Two separate reports issued today call into question the policies of the International Monetary Fund and World Bank as they prepare for the start of their annual meetings. The aid agencies, Oxfam International and Christian Aid, accuse the IMF in particular of being unwilling to take effective action to help the poor.

Oxfam says the East Asian experience during the past three decades shows that reducing inequality and tackling poverty is the most effective path to economic growth. "Economic success has been accompanied by a silent revolution of poverty reduction. More people have moved out of poverty more quickly than at any time in history," it says.

The report says that, contrary to received wisdom in the IMF and World Bank that growth will "trickle down" to relieve poverty, the link actually runs the other way. Policies that raise the incomes of the rural poor, and limit inequality by offering health, education and other services to the very poor, lead to economic success.
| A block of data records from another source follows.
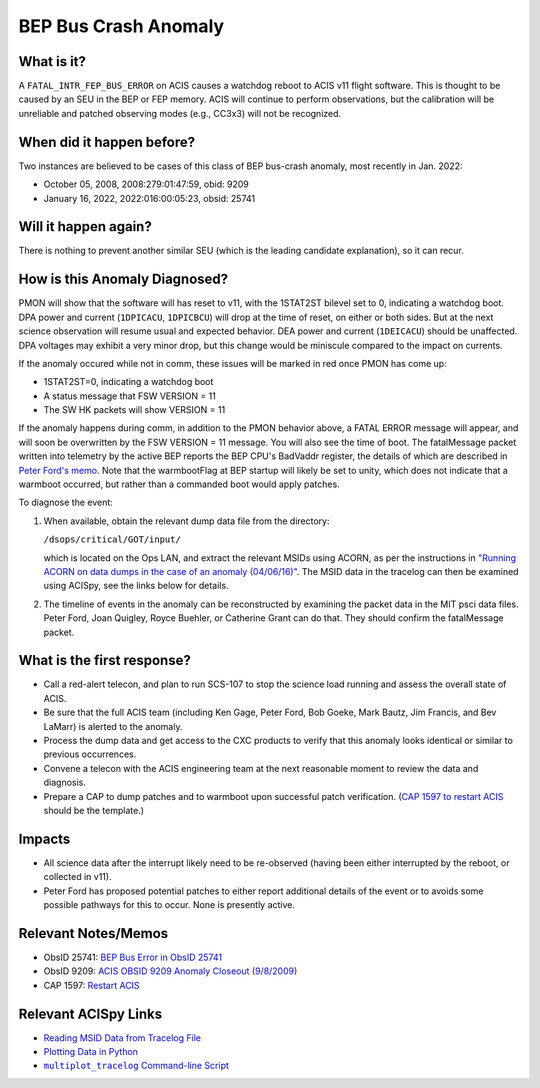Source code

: .. _bep-buscrash:

BEP Bus Crash Anomaly
=====================

What is it?
-----------


A ``FATAL_INTR_FEP_BUS_ERROR`` on ACIS causes a watchdog reboot to ACIS v11 flight software.  This is thought to be caused by an SEU in the BEP or FEP memory.  ACIS will continue to perform observations, but the calibration will be unreliable and patched observing modes (e.g., CC3x3) will not be recognized.


When did it happen before?
--------------------------

Two instances are believed to be cases of this class of BEP bus-crash anomaly, most recently in Jan. 2022:

* October 05, 2008, 2008:279:01:47:59, obid: 9209
* January 16, 2022, 2022:016:00:05:23, obsid: 25741


Will it happen again?
---------------------

There is nothing to prevent another similar SEU (which is the leading candidate explanation), so it can recur. 

How is this Anomaly Diagnosed?
------------------------------

PMON will show that the software will has reset to v11, with the 1STAT2ST bilevel set to 0, indicating a watchdog boot.  DPA power and current (``1DPICACU``, ``1DPICBCU``) will drop at the time of reset, on either or both sides.  But at the next science observation will resume usual and expected behavior.  DEA power and current (``1DEICACU``) should be unaffected.  DPA voltages may exhibit a very minor drop, but this change would be miniscule compared to the impact on currents.

If the anomaly occured while not in comm, these issues will be marked in red once PMON has come up:

* 1STAT2ST=0, indicating a watchdog boot
* A status message that FSW VERSION = 11
* The SW HK packets will show VERSION = 11


  
If the anomaly happens during comm, in addition to the PMON behavior above, a FATAL ERROR message will appear, and will soon be overwritten by the FSW VERSION = 11 message. You will also see the time of boot.  The fatalMessage packet written into telemetry by the active BEP reports the BEP CPU's BadVaddr register, the details of which are described in `Peter Ford's memo <https://acisweb.mit.edu/pub/buserr-25741-v1.1.pdf>`_.  Note that the warmbootFlag at BEP startup will likely be set to unity, which does not indicate that a warmboot occurred, but rather than a commanded boot would apply patches.



To diagnose the event:

1. When available, obtain the relevant dump data file from the directory:

   ``/dsops/critical/GOT/input/`` 
   
   which is located on the Ops LAN, and extract the relevant MSIDs using
   ACORN, as per the instructions in
   `"Running ACORN on data dumps in the case of an anomaly (04/06/16)" <http://cxc.cfa.harvard.edu/acis/memos/Dump_Acorn.html>`_.
   The MSID data in the tracelog can then be examined using ACISpy, see
   the links below for details.


2. The timeline of events in the anomaly can be reconstructed by
   examining the packet data in the MIT psci data files. Peter Ford,
   Joan Quigley, Royce Buehler, or Catherine Grant can do that. They
   should confirm the fatalMessage packet.

   

What is the first response?
---------------------------


* Call a red-alert telecon, and plan to run SCS-107 to stop the science load running and assess the overall state of ACIS.
  
* Be sure that the full ACIS team (including Ken Gage, Peter Ford, Bob Goeke, Mark Bautz,
  Jim Francis, and Bev LaMarr) is alerted to the anomaly.  

* Process the dump data and get access to the CXC products to verify that this
  anomaly looks identical or similar to previous occurrences.
  
* Convene a telecon with the ACIS engineering team at the next reasonable moment  to review the data and diagnosis.
  
* Prepare a CAP to dump patches and to warmboot upon successful patch verification.  (`CAP 1597 to restart ACIS <https://occweb.cfa.harvard.edu/occweb/FOT/configuration/CAPs/1501-1600/CAP_1597_Restart%20ACIS/CAP_1597_Restart%20ACIS.pdf>`_ should be the template.)

.. _fep_reset_impacts:


Impacts
-------

* All science data after the interrupt likely need to be re-observed (having been either interrupted by the reboot, or collected in v11).

* Peter Ford has proposed potential patches to either report additional details of the event or to avoids some possible pathways for this to occur.  None is presently active.



Relevant Notes/Memos
--------------------


* ObsID 25741: `BEP Bus Error in ObsID 25741 <https://acisweb.mit.edu/pub/buserr-25741-v1.1.pdf>`_

* ObsID 9209: `ACIS OBSID 9209 Anomaly Closeout (9/8/2009) <https://occweb.cfa.harvard.edu/occweb/FOT/configuration/flightnotes/controlled/Flight_Note498_ACIS_OBSID_9209_Anomaly.pdf>`_

* CAP 1597: `Restart ACIS <https://occweb.cfa.harvard.edu/occweb/FOT/configuration/CAPs/1501-1600/CAP_1597_Restart%20ACIS/CAP_1597_Restart%20ACIS.pdf>`_
  
.. |mptl| replace:: ``multiplot_tracelog`` Command-line Script
.. _mptl: http://cxc.cfa.harvard.edu/acis/acispy/command_line.html#multiplot-tracelog

Relevant ACISpy Links
---------------------

* `Reading MSID Data from Tracelog File <http://cxc.cfa.harvard.edu/acis/acispy/loading_data.html#reading-msid-data-from-a-tracelog-file>`_
* `Plotting Data in Python <http://cxc.cfa.harvard.edu/acis/acispy/plotting_data.html>`_
* |mptl|_
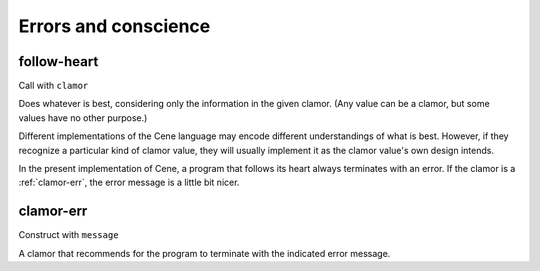 Errors and conscience
=====================


.. _follow-heart:

follow-heart
------------

Call with ``clamor``

Does whatever is best, considering only the information in the given clamor. (Any value can be a clamor, but some values have no other purpose.)

Different implementations of the Cene language may encode different understandings of what is best. However, if they recognize a particular kind of clamor value, they will usually implement it as the clamor value's own design intends.

In the present implementation of Cene, a program that follows its heart always terminates with an error. If the clamor is a :ref:`clamor-err`, the error message is a little bit nicer.


.. _clamor-err:

clamor-err
----------

Construct with ``message``

A clamor that recommends for the program to terminate with the indicated error message.
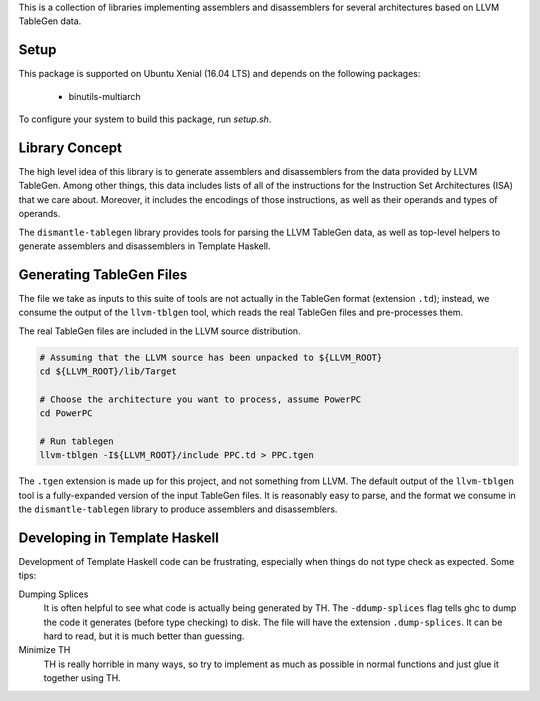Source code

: This is a collection of libraries implementing assemblers and disassemblers for
several architectures based on LLVM TableGen data.

Setup
=====

This package is supported on Ubuntu Xenial (16.04 LTS) and depends on
the following packages:

 * binutils-multiarch

To configure your system to build this package, run `setup.sh`.

Library Concept
===============

The high level idea of this library is to generate assemblers and disassemblers
from the data provided by LLVM TableGen.  Among other things, this data includes
lists of all of the instructions for the Instruction Set Architectures (ISA)
that we care about.  Moreover, it includes the encodings of those instructions,
as well as their operands and types of operands.

The ``dismantle-tablegen`` library provides tools for parsing the LLVM TableGen
data, as well as top-level helpers to generate assemblers and disassemblers in
Template Haskell.

Generating TableGen Files
=========================

The file we take as inputs to this suite of tools are not actually in the
TableGen format (extension ``.td``); instead, we consume the output of the
``llvm-tblgen`` tool, which reads the real TableGen files and pre-processes
them.

The real TableGen files are included in the LLVM source distribution.

.. code-block:: shell

   # Assuming that the LLVM source has been unpacked to ${LLVM_ROOT}
   cd ${LLVM_ROOT}/lib/Target

   # Choose the architecture you want to process, assume PowerPC
   cd PowerPC

   # Run tablegen
   llvm-tblgen -I${LLVM_ROOT}/include PPC.td > PPC.tgen


The ``.tgen`` extension is made up for this project, and not something
from LLVM.  The default output of the ``llvm-tblgen`` tool is a fully-expanded
version of the input TableGen files.  It is reasonably easy to parse, and the
format we consume in the ``dismantle-tablegen`` library to produce assemblers
and disassemblers.

Developing in Template Haskell
==============================

Development of Template Haskell code can be frustrating, especially when things
do not type check as expected.  Some tips:

Dumping Splices
  It is often helpful to see what code is actually being generated by TH.
  The ``-ddump-splices`` flag tells ghc to dump the code it generates (before type checking) to disk.
  The file will have the extension ``.dump-splices``.
  It can be hard to read, but it is much better than guessing.

Minimize TH
  TH is really horrible in many ways, so try to implement as much as possible in normal functions
  and just glue it together using TH.

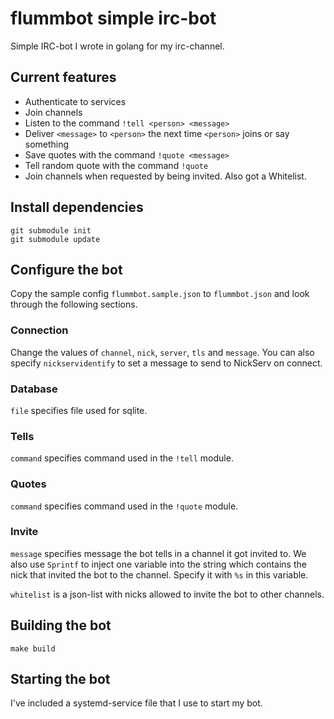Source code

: * flummbot simple irc-bot
Simple IRC-bot I wrote in golang for my irc-channel.

** Current features
  - Authenticate to services
  - Join channels
  - Listen to the command =!tell <person> <message>=
  - Deliver =<message>= to =<person>= the next time =<person>= joins or say something
  - Save quotes with the command =!quote <message>=
  - Tell random quote with the command =!quote=
  - Join channels when requested by being invited. Also got a Whitelist.

** Install dependencies
#+begin_src shell
git submodule init
git submodule update
#+end_src

** Configure the bot
Copy the sample config =flummbot.sample.json= to =flummbot.json= and look
through the following sections.

*** Connection
Change the values of =channel=, =nick=, =server=, =tls= and =message=. You
can also specify =nickservidentify= to set a message to send to NickServ on
connect.

*** Database
=file= specifies file used for sqlite.

*** Tells
=command= specifies command used in the =!tell= module.

*** Quotes
=command= specifies command used in the =!quote= module.

*** Invite
=message= specifies message the bot tells in a channel it got invited to. We
also use =Sprintf= to inject one variable into the string which contains the
nick that invited the bot to the channel. Specify it with =%s= in this
variable.

=whitelist= is a json-list with nicks allowed to invite the bot to other
channels.

** Building the bot
#+begin_src shell
make build
#+end_src

** Starting the bot
I've included a systemd-service file that I use to start my bot.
It emphasises the contrast between the relatively equal East Asian economies and the lack of economic success enjoyed by very unequal countries such as Brazil, Mexico and Zimbabwe. For example, growth in Mexico's national income has had to be four times as great as South Korea's to increase the incomes of the poorest tenth of the population by an equivalent amount.

"Equity is good for growth," the report concludes. It criticises the IMF for ignoring the increased poverty and inequality that resulted from its 1995 financial "rescue package" for the Mexican economy.

Christian Aid criticised the IMF for its lack of progress on the package of debt relief agreed at last year's annual meeting. "From governments to campaigners, no one has been impressed with the effort shown by the IMF."